It would be unfair to the collective memories and experience of supporters past and present to describe this current campaign as a season in hell.
We’ve lived through those right enough, even if the passage of time can help take the edge off the heartache.
But the 15 and 19 pointers ticked all the boxes, as did the drop into the old Division 3. For me 1976-77 had a brutality all of its own, the hopelessness, the wide-eyed joy and the sad twisted finale at Goodison as, elsewhere, Jimmy Hill played his Time Lord games.
There’ve been games alone which had a touch of hell – older fans will recall the last home game against Chelsea in 1963 or the 1979 debacle against Cardiff with promotion in sight. And, more recently, that disgusting 1-5 at The Landfill. And anyone at Hull back in ’67 for that second replay will never use the words fair and football in the same sentence.
No, this isn’t hell. It’s worse in its way. It is purgatory.
Maybe someone should have subtitled the Divine Comedy: ‘It’s the hope I can’t stand’. Though we were closer to the league title 700 years ago than we are now Dante didn’t have a future Sunderland on his mind when he penned his famous poem.
But he knew a thing or two about hope and despair and would see a sporting equivalent in the current season under Martin O’Neill and his less-than-merry men.
Watching game after ponderous game of this fare is soul destroying. It’s like waiting for the last bus when you know its long gone but you can’t figure out what else to do. So you sit there. Just hoping.
While we likely won’t go down and will somehow shuffle towards another half a dozen points we know that avoiding relegation isn’t going to solve things.
At best we face another whole sale clean out in the summer with the dreaded rebuilding word bandied about again.
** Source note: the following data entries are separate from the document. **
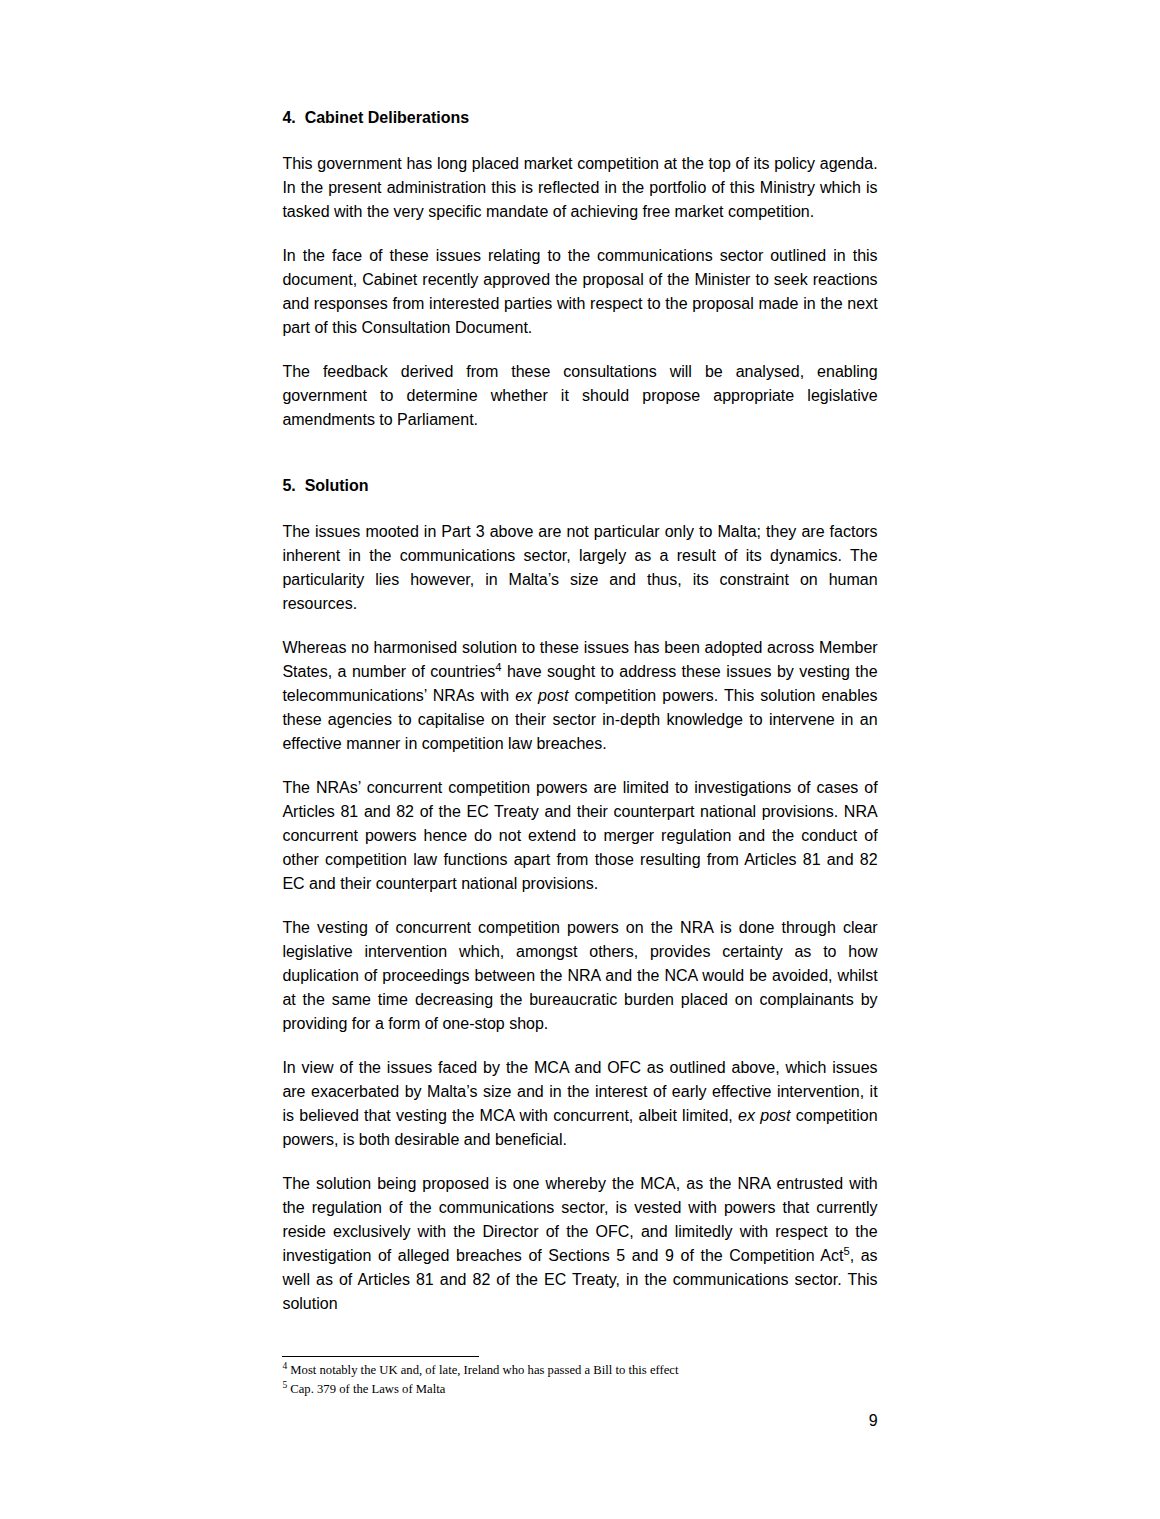4. Cabinet Deliberations
This government has long placed market competition at the top of its policy agenda. In the present administration this is reflected in the portfolio of this Ministry which is tasked with the very specific mandate of achieving free market competition.
In the face of these issues relating to the communications sector outlined in this document, Cabinet recently approved the proposal of the Minister to seek reactions and responses from interested parties with respect to the proposal made in the next part of this Consultation Document.
The feedback derived from these consultations will be analysed, enabling government to determine whether it should propose appropriate legislative amendments to Parliament.
5. Solution
The issues mooted in Part 3 above are not particular only to Malta; they are factors inherent in the communications sector, largely as a result of its dynamics. The particularity lies however, in Malta’s size and thus, its constraint on human resources.
Whereas no harmonised solution to these issues has been adopted across Member States, a number of countries4 have sought to address these issues by vesting the telecommunications’ NRAs with ex post competition powers. This solution enables these agencies to capitalise on their sector in-depth knowledge to intervene in an effective manner in competition law breaches.
The NRAs’ concurrent competition powers are limited to investigations of cases of Articles 81 and 82 of the EC Treaty and their counterpart national provisions. NRA concurrent powers hence do not extend to merger regulation and the conduct of other competition law functions apart from those resulting from Articles 81 and 82 EC and their counterpart national provisions.
The vesting of concurrent competition powers on the NRA is done through clear legislative intervention which, amongst others, provides certainty as to how duplication of proceedings between the NRA and the NCA would be avoided, whilst at the same time decreasing the bureaucratic burden placed on complainants by providing for a form of one-stop shop.
In view of the issues faced by the MCA and OFC as outlined above, which issues are exacerbated by Malta’s size and in the interest of early effective intervention, it is believed that vesting the MCA with concurrent, albeit limited, ex post competition powers, is both desirable and beneficial.
The solution being proposed is one whereby the MCA, as the NRA entrusted with the regulation of the communications sector, is vested with powers that currently reside exclusively with the Director of the OFC, and limitedly with respect to the investigation of alleged breaches of Sections 5 and 9 of the Competition Act5, as well as of Articles 81 and 82 of the EC Treaty, in the communications sector. This solution
4 Most notably the UK and, of late, Ireland who has passed a Bill to this effect
5 Cap. 379 of the Laws of Malta
9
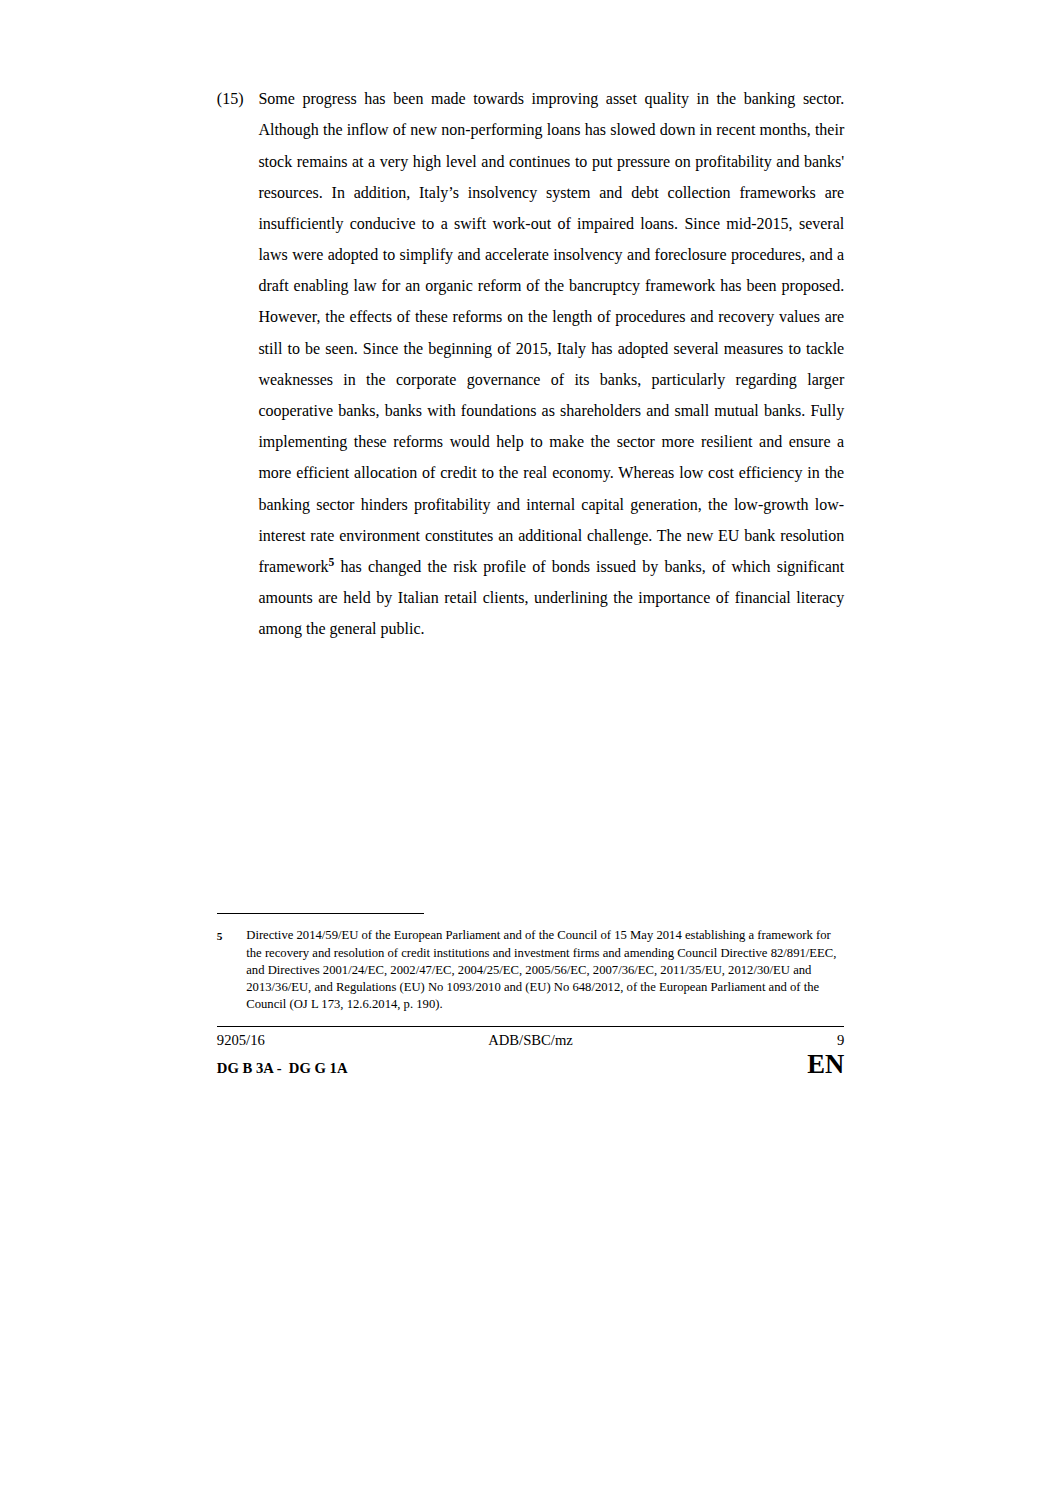(15) Some progress has been made towards improving asset quality in the banking sector. Although the inflow of new non-performing loans has slowed down in recent months, their stock remains at a very high level and continues to put pressure on profitability and banks' resources. In addition, Italy’s insolvency system and debt collection frameworks are insufficiently conducive to a swift work-out of impaired loans. Since mid-2015, several laws were adopted to simplify and accelerate insolvency and foreclosure procedures, and a draft enabling law for an organic reform of the bancruptcy framework has been proposed. However, the effects of these reforms on the length of procedures and recovery values are still to be seen. Since the beginning of 2015, Italy has adopted several measures to tackle weaknesses in the corporate governance of its banks, particularly regarding larger cooperative banks, banks with foundations as shareholders and small mutual banks. Fully implementing these reforms would help to make the sector more resilient and ensure a more efficient allocation of credit to the real economy. Whereas low cost efficiency in the banking sector hinders profitability and internal capital generation, the low-growth low-interest rate environment constitutes an additional challenge. The new EU bank resolution framework5 has changed the risk profile of bonds issued by banks, of which significant amounts are held by Italian retail clients, underlining the importance of financial literacy among the general public.
5
Directive 2014/59/EU of the European Parliament and of the Council of 15 May 2014 establishing a framework for the recovery and resolution of credit institutions and investment firms and amending Council Directive 82/891/EEC, and Directives 2001/24/EC, 2002/47/EC, 2004/25/EC, 2005/56/EC, 2007/36/EC, 2011/35/EU, 2012/30/EU and 2013/36/EU, and Regulations (EU) No 1093/2010 and (EU) No 648/2012, of the European Parliament and of the Council (OJ L 173, 12.6.2014, p. 190).
9205/16
ADB/SBC/mz
9
DG B 3A - DG G 1A
EN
But at worst. Oh God, just imagine another season with Larsson in central midfield, Catts in the treatment room, no proper full backs, Johnson getting slower and centre halves in a collective slow-paced race to see who can pick up their pension first.
So we can genuinely ask:
Why a top flight team would play a good chunk of games with two midfielders at full back?
Why we would buy a striker for 5-million who is a poor replica of what we already have while sending a younger player out of loan and selling yet another?
Why we set up to play counter attacking football with one of the slowest squads in the league?
Why we have players constantly coming back from injury and getting hurt again?
Why we fill our midfield with plodders and expect to play exciting football?
Why we bring in unfit players on loan and then either can’t or won’t play them as they come, then eventually go, like a silent fart in a crowded room?
While we may not get any answers to these and other questions we do get the result which is dreadfully dull football that will possibly see us limp across the finishing line with the only joy being that it is finally, blessedly over.
From Purgatory there beckons either Paradise or Hell. Which one awaits us? Bookies have closed the books on the latter.